Il faut chercher ailleurs, mais je manque d’indices. J’ai besoin de rendre l’application davantage observable. Pour rappel, en mode release, l’application n’écrit pas dans la console lorsque l’on appelle la fonction notre logger. Néanmoins, la fonction est tout de même appelée. Eh bien, je peux modifier la fonction pour stocker les logs en mémoire, et ajouter un bouton sur la page d’accueil qui me permet de me partager les logs (via un mail ou une note synchronisée dans le cloud). Je peux faire ça très rapidement, en quelques minutes.

J’insiste à nouveau sur rapide. Tout le long de mon enquête, je veux une boucle de feedback très courte, je ne cherche pas à coder pendant 3h un truc over engineered ou trop clean ou trop future-proof, ce n’est pas le but. Je ne conserverais aucun code à la fin. Lorsque j’aurais quelque chose qui fonctionne et qui aura corrigé le problème, je recommencerais proprement de zéro en sachant où je dois aller.

Maintenant que j’ai accès à des logs provenant de l’application, je constate que la requête HTTP ne part pas. Ça confirme ce qu’on a pu voir sur le backend, et le besoin d’avoir plus d’informations pour comprendre pourquoi la requête ne part pas. J’ajoute alors davantage de logs, pour voir si chaque brique est bien appelée. Middleware, repository, action, etc. Tout le cheminement est bien fait, et ce n’est pas surprenant vu que le use case est couvert par des tests.

Il y a quelque chose de plus fin à trouver. Je mets des logs juste avant et juste après l’appel HTTP. Bingo. Une bizzarerie se met en évidence : le log après l’appel HTTP n’est jamais appelé, et il n’y a pas non plus d’exception soulevée. La fonction semble ne jamais rendre la main. Première hypothèse, on pense que c’est dû à la co-existance de deux clients HTTPs (le temps d’une migration douce). Alors on migre vulgairement ces quelques requêtes sur le même client. Invalidée. On commente les appels réseaux au démarrage, sauf ceux des favoris. Invalidée.

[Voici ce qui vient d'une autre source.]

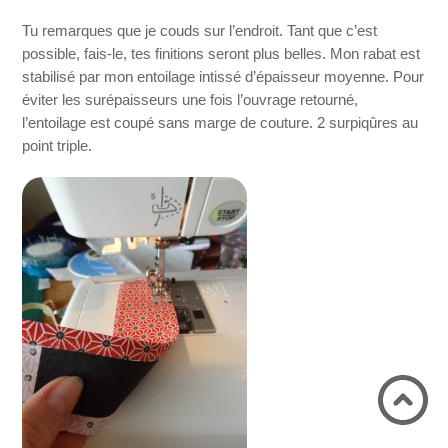
Tu remarques que je couds sur l’endroit. Tant que c’est
possible, fais-le, tes finitions seront plus belles. Mon rabat est
stabilisé par mon entoilage intissé d’épaisseur moyenne. Pour
éviter les surépaisseurs une fois l’ouvrage retourné,
l’entoilage est coupé sans marge de couture. 2 surpiqûres au
point triple.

Je saute dans le temps pour arriver à la fin. On fini par identifier la source du problème et y apporter une correction. On comprend au passage qu’il y avait deux problèmes distincts, le premier correctif était aussi nécessaire. Tout fonctionne parfaitement. Victoire, par toutatis !


Au travers de cette histoire, j’ai essayé de mettre en lumière certains aspects. L’utilité d’avoir des scénarios de reproduction précis, tout d’abord, pour vérifier que l’anomalie est corrigée, écrire des tests, éliminer/affiner de premières hypothèses. Puis le fonctionnement en expérimentations rapides. On essaie d’avoir un tas d’hypothèses, d’en sélectionner une à la fois, de valider ou invalider rapidement avec des actions simples, d’apprendre de nouvelles informations pour la suite de l’enquête.

Il y a aussi une notion d’observabilité. On a besoin de comprendre ce qu’il se passe pendant qu’un logiciel est utilisé. Côté backend, on est très bien équipé avec la suite ELK par exemple. Mais côté mobile, Crashlytics n’est pas du tout suffisant. Les crashs ne sont qu’un sous-ensemble des problèmes qui peuvent arriver, et l’interface est loin d’être aussi puissante qu’ElasticSearch. On peut s’améliorer dans ce domaine tout en respectant les contraintes liées à l’écosystème mobile.

À de multiples reprises, j’étais également en pair-programming, avec plusieurs collègues. Rien ne vaux plusieurs cerveaux, plusieurs idées, visions, façons de faire.